Carbon-neutral cement made with industrial residue
Researcher at Martin Luther University Halle-Wittenberg in Germany found a way to produce more environmentally friendly and sustainable cement alternatives, made with industrial residues.
Cement is the main ingredient in concrete and also the material that makes concrete’s carbon footprint so large. This because cement’s basic raw material is limestone, which has to be converted into cement clinker in large furnaces. About a tonne of carbon dioxide is released during cement production for every tonne of limestone, most of which is emitted by the limestone itself.
In their search for alternative raw materials, the Halle researchers came across two types of industrial waste: residue from the production of kaolin and aluminium. The researchers tested these residues in various mixing ratios and analysed the physical properties of the new cements. The study showed that the two types of industrial waste can produce cement that has the same properties as traditional mixtures.

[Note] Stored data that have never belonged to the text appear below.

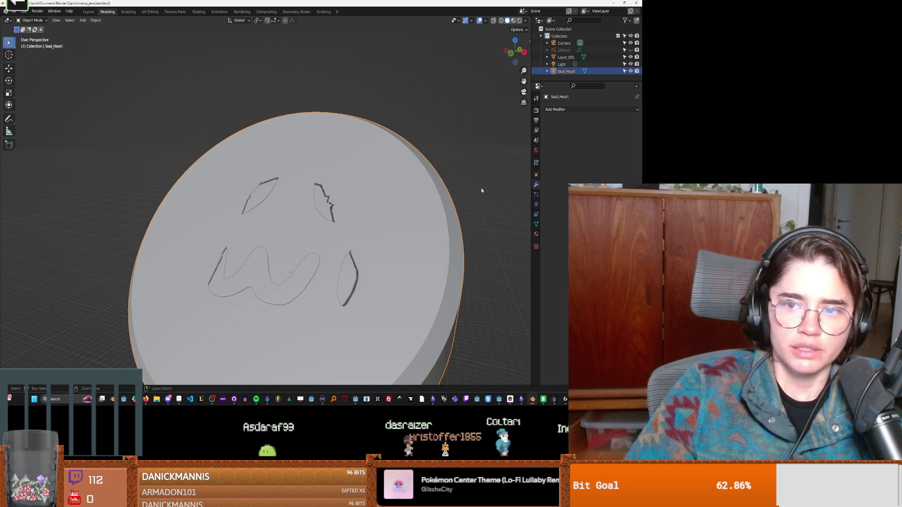
Hide the extruded letters, unhide GPencil, and delete the old Layer_001 object.
key("ctrl+z")
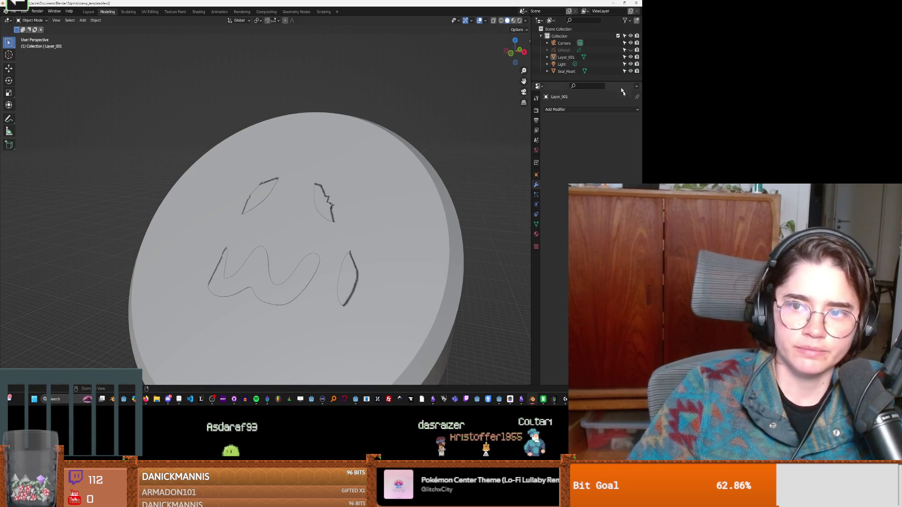
left_click(585, 57)
left_click(631, 57)
left_click(631, 50)
middle_click_drag(457, 174, 272, 296)
left_click(600, 50)
right_click(594, 58)
left_click(575, 55)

The residual materials contain no carbon dioxide that could be released during further processing.
The residua waste can either be used on their own or to make cement mixtures with a lower ratio of limestone to make them more climate-friendly.
Unfortunately, the residual materials have one downside: there isn’t enough to fulfil the global demand for cement. However, the researchers are looking at other materials, like volcanic ash or mineral resources that have not been used yet industrially and that don’t release carbon as well, to replace limestone in cement production, such as various types of clay.